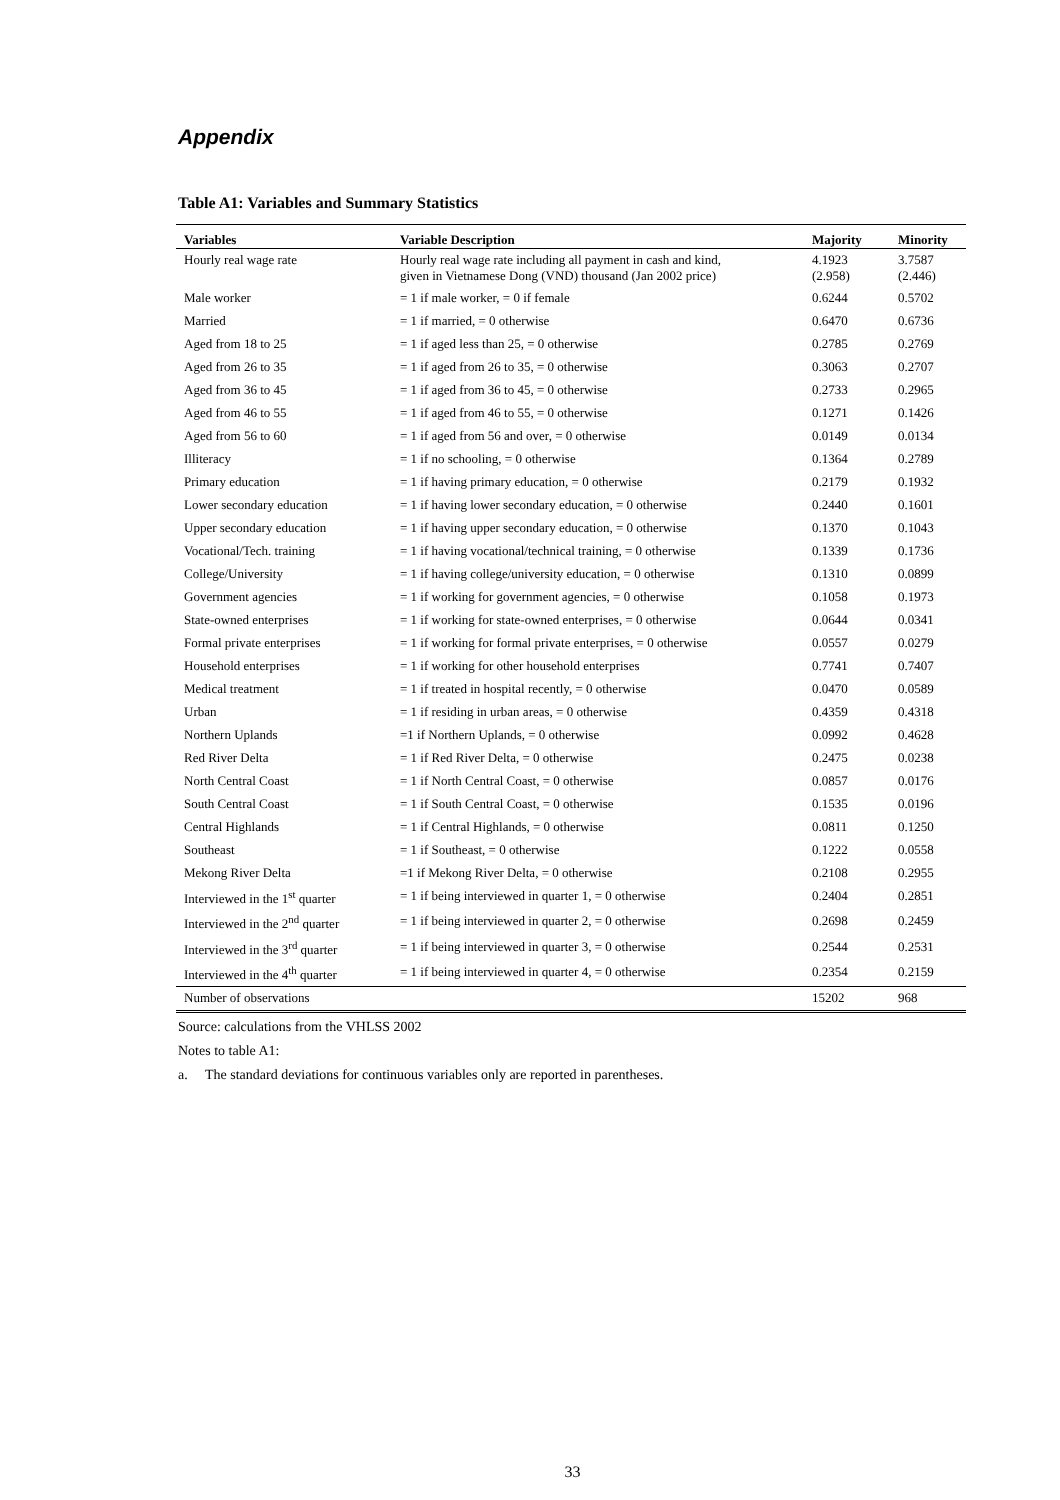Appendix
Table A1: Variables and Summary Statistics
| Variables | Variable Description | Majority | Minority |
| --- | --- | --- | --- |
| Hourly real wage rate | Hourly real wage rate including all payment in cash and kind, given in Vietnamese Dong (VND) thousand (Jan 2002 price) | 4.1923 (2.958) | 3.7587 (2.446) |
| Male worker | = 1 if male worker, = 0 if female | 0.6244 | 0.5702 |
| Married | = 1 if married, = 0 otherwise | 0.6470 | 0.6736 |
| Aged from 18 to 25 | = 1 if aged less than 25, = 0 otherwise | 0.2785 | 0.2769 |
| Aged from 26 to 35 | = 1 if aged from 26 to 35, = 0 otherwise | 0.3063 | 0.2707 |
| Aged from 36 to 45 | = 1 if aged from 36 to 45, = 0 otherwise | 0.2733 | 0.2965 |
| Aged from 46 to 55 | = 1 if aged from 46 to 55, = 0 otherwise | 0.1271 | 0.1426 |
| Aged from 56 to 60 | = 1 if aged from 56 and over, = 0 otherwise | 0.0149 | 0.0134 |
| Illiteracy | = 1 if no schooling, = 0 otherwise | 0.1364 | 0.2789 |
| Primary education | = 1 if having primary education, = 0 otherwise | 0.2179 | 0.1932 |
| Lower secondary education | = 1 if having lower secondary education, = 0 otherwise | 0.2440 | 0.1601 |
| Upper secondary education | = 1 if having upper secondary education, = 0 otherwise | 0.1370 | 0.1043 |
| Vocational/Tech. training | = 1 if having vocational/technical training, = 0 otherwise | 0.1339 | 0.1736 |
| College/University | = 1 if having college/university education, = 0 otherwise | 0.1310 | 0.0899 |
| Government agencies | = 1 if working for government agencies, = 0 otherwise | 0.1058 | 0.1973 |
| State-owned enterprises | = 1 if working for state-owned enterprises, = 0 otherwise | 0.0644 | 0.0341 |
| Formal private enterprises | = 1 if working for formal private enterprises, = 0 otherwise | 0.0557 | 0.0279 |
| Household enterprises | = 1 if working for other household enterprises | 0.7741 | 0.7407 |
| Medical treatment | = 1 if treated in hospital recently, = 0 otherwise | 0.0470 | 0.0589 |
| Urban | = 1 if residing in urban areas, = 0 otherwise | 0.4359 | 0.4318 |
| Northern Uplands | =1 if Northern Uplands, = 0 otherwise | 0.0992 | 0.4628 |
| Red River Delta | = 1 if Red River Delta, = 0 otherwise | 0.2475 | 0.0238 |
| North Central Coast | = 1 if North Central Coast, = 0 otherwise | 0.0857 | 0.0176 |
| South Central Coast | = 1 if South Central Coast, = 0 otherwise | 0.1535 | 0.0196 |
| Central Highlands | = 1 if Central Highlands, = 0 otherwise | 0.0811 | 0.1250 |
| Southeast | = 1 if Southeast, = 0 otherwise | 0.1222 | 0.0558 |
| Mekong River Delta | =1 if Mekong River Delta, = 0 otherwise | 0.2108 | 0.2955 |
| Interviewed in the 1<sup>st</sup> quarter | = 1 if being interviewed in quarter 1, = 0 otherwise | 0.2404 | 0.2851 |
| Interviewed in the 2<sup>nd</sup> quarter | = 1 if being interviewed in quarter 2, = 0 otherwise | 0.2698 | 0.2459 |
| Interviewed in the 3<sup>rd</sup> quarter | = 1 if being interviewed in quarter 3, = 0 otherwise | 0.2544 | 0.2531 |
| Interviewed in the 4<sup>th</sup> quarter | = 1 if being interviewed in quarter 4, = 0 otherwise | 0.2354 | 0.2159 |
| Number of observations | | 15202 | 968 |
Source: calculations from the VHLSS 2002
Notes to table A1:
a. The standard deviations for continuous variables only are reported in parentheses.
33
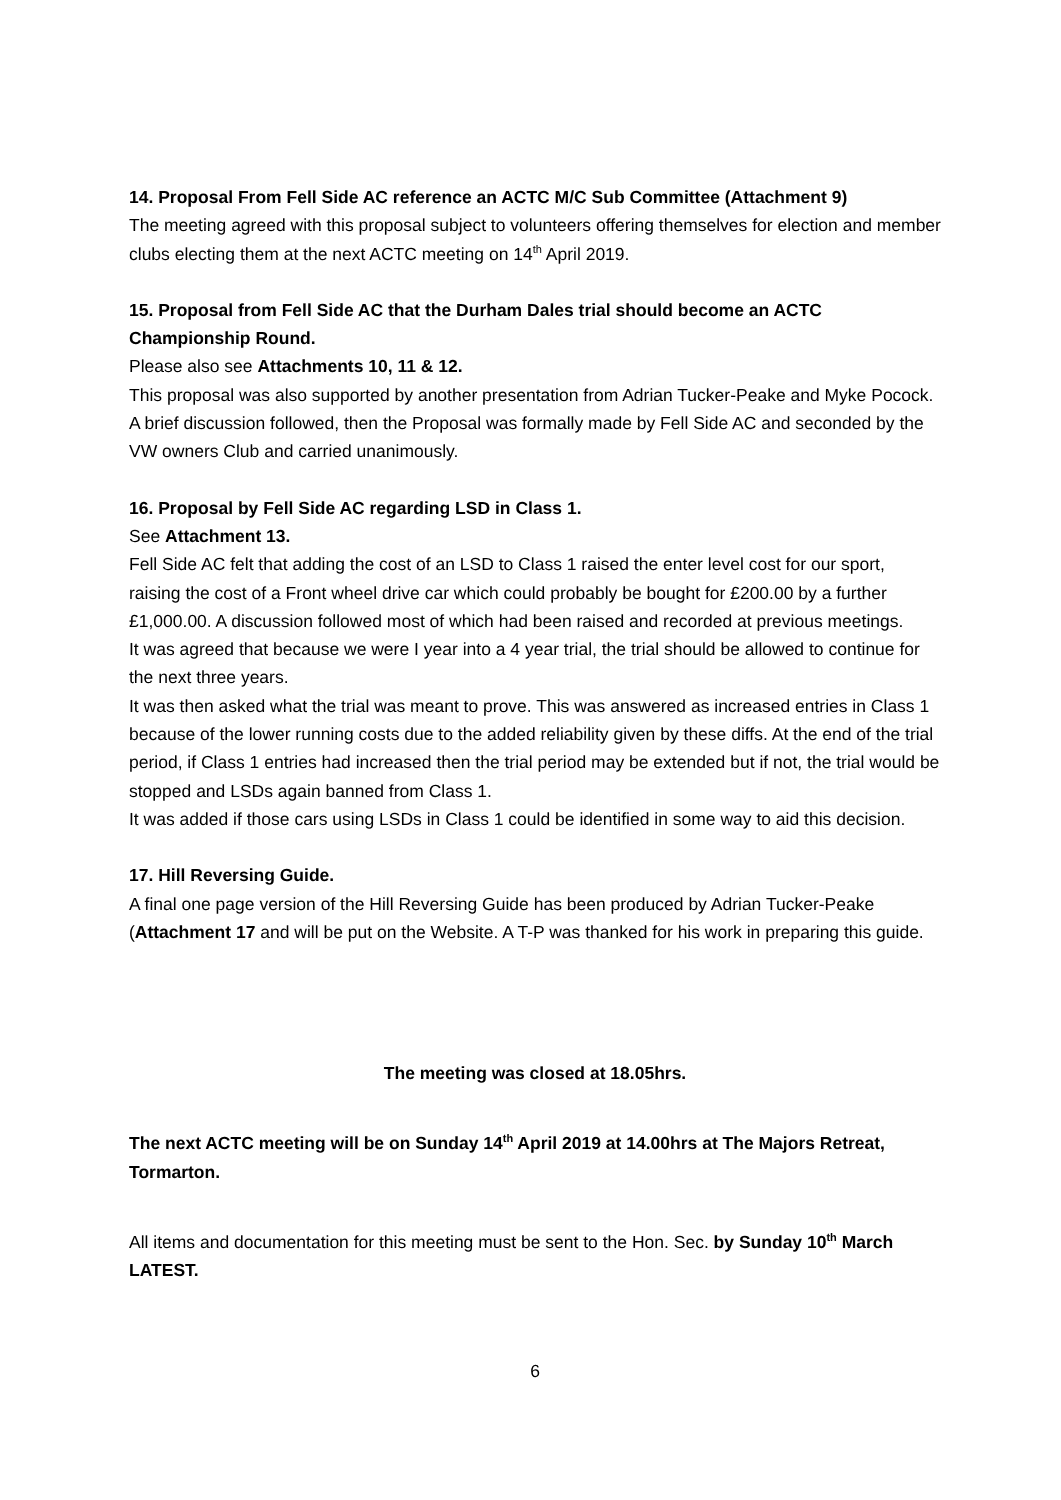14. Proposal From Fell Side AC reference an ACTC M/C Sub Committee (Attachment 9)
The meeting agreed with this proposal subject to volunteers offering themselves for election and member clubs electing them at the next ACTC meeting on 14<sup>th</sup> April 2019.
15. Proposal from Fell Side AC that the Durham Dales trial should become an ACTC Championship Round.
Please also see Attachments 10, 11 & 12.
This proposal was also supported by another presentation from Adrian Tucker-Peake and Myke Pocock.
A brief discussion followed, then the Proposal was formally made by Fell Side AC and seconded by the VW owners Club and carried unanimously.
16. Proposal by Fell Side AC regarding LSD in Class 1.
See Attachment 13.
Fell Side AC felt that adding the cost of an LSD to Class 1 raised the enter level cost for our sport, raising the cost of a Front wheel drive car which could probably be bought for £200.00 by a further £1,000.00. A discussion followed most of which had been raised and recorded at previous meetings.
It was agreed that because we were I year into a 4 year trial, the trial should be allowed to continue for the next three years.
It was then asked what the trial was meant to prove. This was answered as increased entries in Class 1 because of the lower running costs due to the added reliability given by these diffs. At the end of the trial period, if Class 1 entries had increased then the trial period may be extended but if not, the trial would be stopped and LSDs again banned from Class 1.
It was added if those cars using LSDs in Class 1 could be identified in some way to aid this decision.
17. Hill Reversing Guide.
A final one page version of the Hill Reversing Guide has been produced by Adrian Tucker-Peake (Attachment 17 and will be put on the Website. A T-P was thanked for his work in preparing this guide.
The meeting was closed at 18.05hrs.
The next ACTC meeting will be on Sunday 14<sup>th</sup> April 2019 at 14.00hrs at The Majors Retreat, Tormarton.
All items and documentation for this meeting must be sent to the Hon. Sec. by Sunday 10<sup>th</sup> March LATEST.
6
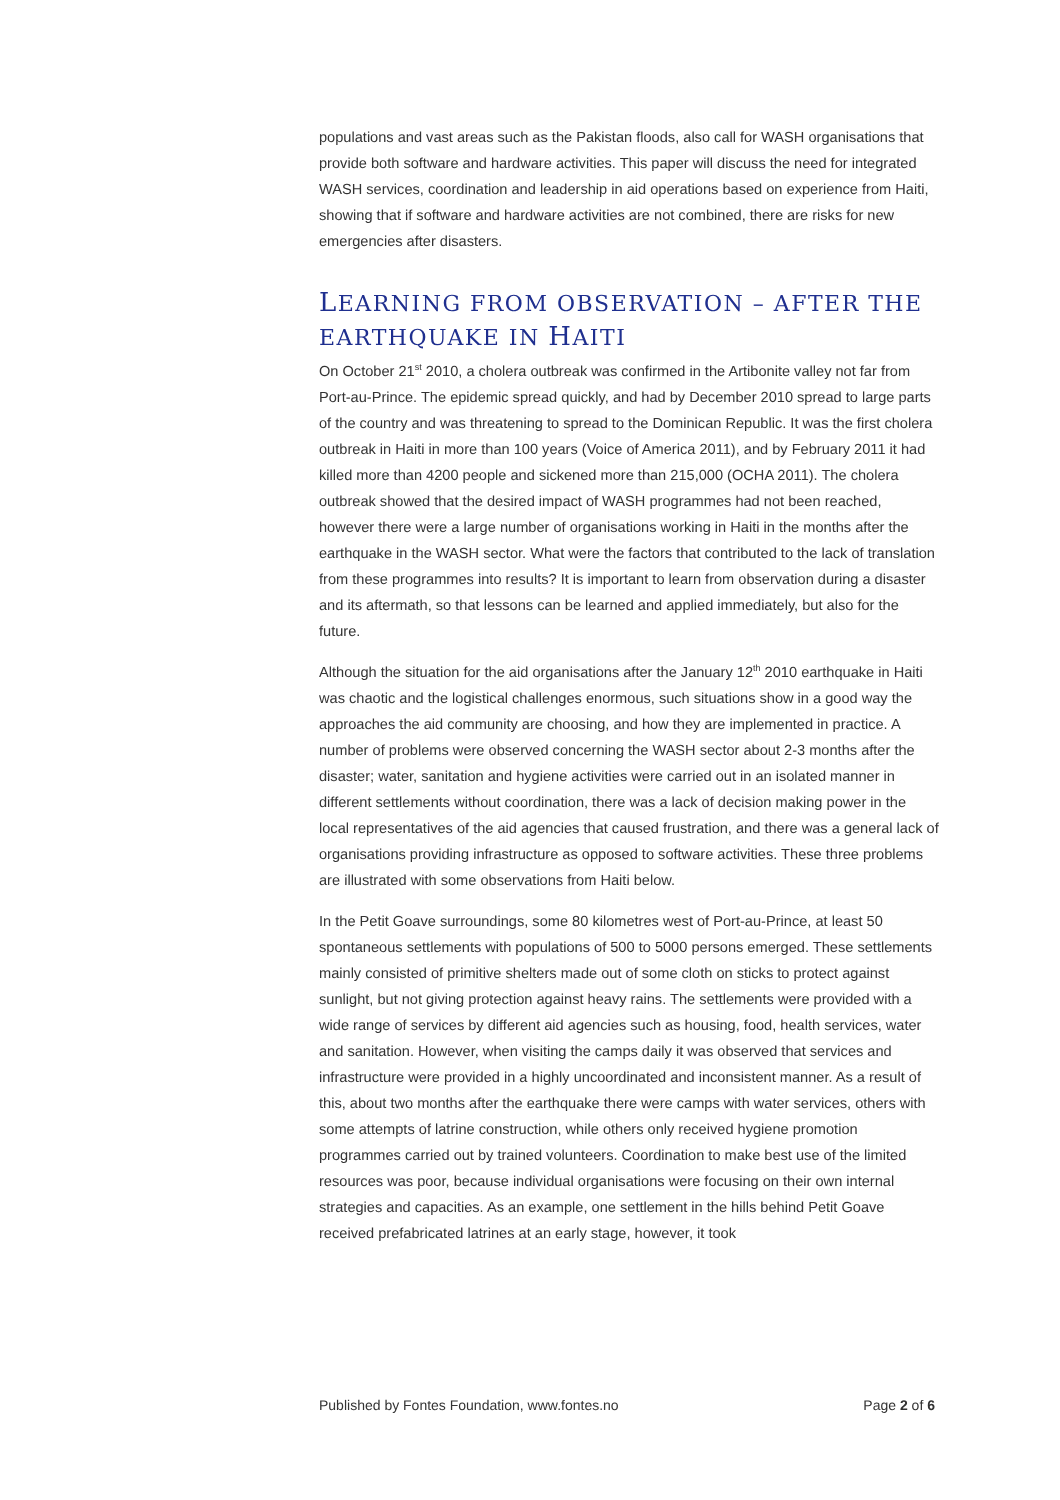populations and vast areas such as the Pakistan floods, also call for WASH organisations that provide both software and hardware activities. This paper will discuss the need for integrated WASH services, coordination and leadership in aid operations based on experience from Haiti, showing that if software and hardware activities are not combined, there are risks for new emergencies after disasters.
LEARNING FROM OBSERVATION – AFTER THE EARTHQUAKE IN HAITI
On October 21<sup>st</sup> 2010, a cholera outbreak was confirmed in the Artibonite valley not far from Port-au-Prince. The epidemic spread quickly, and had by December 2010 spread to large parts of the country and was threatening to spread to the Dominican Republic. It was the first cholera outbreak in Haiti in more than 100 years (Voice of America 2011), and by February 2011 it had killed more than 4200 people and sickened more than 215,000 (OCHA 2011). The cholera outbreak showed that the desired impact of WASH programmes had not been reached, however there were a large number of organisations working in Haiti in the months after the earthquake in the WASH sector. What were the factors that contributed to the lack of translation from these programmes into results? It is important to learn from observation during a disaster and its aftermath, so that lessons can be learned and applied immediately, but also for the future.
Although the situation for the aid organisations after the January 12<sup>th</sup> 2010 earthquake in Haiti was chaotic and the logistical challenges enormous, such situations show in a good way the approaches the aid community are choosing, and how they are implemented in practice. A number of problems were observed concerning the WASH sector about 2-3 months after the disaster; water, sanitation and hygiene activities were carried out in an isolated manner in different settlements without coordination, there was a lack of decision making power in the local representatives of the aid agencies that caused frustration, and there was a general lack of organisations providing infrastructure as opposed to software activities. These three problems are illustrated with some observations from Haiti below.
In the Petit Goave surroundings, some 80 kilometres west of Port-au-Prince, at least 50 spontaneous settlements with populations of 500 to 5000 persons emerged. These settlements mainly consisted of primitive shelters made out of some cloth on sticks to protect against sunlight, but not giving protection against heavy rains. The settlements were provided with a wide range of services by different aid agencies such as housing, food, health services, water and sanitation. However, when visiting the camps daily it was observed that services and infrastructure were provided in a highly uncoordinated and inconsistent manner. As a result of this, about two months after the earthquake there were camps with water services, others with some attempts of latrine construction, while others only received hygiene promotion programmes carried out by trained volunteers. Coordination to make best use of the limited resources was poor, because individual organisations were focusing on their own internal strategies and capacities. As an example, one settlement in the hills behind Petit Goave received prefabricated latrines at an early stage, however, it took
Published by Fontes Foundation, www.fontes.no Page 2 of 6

- - -

_Assignment_
Read the records above. Show each line that has the string "then".

_The answer_
A brief discussion followed, then the Proposal was formally made by Fell Side AC and seconded by the VW owners Club and carried unanimously.
It was then asked what the trial was meant to prove. This was answered as increased entries in Class 1 because of the lower running costs due to the added reliability given by these diffs. At the end of the trial period, if Class 1 entries had increased then the trial period may be extended but if not, the trial would be stopped and LSDs again banned from Class 1.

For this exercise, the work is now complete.